A Writer at War: Vasily Grossman with the Red Army 1941-1945 by Vasily Grossman, edited by Antony Beevor, translated by Luba Vinogradova (Harvill, 20).

Vasily Grossman's novel, Life and Fate, has been ranked as one of the greatest Russian novels of the 20th century. Grossman gathered the raw material for the novel while working as a journalist with the Red Army throughout the Second World War.

Grossman's observations of both the mundane and broader sweep of events have a vivid sense of immediacy. Among the vignettes which stand out are the "queue of blind men from invalid home in a long file tied together with towels" during the Russian retreat. When the German advance is halted by the bitter winter "that made nostrils freeze together" he tells of how "practical jokers put dead frozen Germans on their feet and on their hands and knees making intricate fanciful sculpture groups".

His account of Stalingrad is particularly poignant. Grossman tells how the dogs that lived among the ruins could discern between the sound of a German plane and a Soviet one.

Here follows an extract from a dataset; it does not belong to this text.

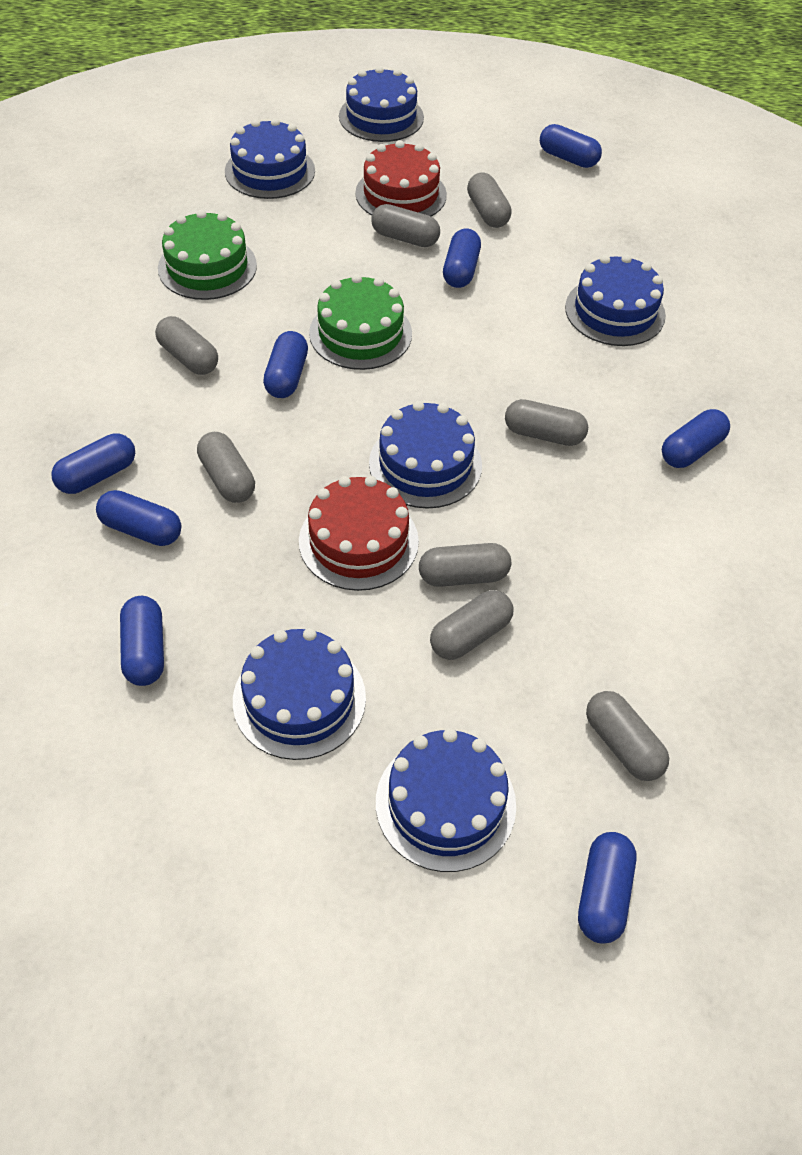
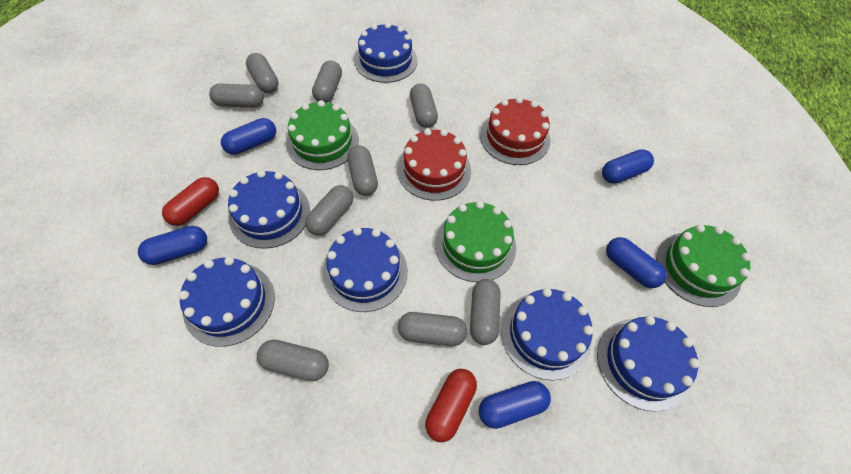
blue capsule: [51,433,135,494] [96,490,181,546] [120,596,164,686] [263,331,308,398] [443,228,481,288] [540,124,602,168] [578,832,637,944] [662,409,730,468] = 8 -> [138,226,207,265] [221,118,276,155] [479,381,551,429] [602,149,654,184] [606,237,667,288] = 5
green cake: [158,210,257,300] [309,274,412,370] = 2 -> [286,100,359,170] [435,201,516,282] [656,224,751,307] = 3
grey capsule: [155,316,218,375] [197,432,255,503] [371,204,440,247] [419,543,511,587] [430,590,513,660] [467,172,512,228] [505,399,588,446] [586,691,669,781] = 8 -> [209,84,264,108] [246,53,279,93] [257,340,329,381] [305,185,353,235] [312,60,342,103] [347,146,378,196] [398,312,467,346] [410,84,438,128] [470,279,501,345] = 9
red capsule: none = 0 -> [162,177,219,226] [425,369,477,442] = 2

They started to bark long before the ground forces heard approaching German planes, but they were silent when Soviet planes flew over. The defence of the city was stiffened by terrible discipline, with more than 13,000 soldiers executed.

Grossman recalls one extraordinary event: "Sentence. Execution. They undressed him and buried him. At night he came back to his unit in his bloodstained underwear. They shot him again."

In one amusing account of red tape he tells of a pilot who, instead of bailing out of his burning plane, saves it and brings it back to base. When he tries to get his scorched trousers replaced he is refused by the quartermaster because the "minimum period hasn't elapsed before a replacement can be provided".

Following the army's march on Berlin, Grossman returns to his birthplace in the Ukraine to discover the Germans have murdered his Jewish mother, along with most of the other 30,000 Jewish inhabitants of the town. But his report is censored by the state, lest the Jews appear as the sole victims. One of the most moving chapters in the book covers his report "The Hell called Treblinka", gleaned from first-hand accounts of the few survivors. It was later used as evidence in the Nuremberg trials.

Antony Beevor has sensitively placed Grossman's material its historical context, providing a fitting tribute to a remarkable journalist.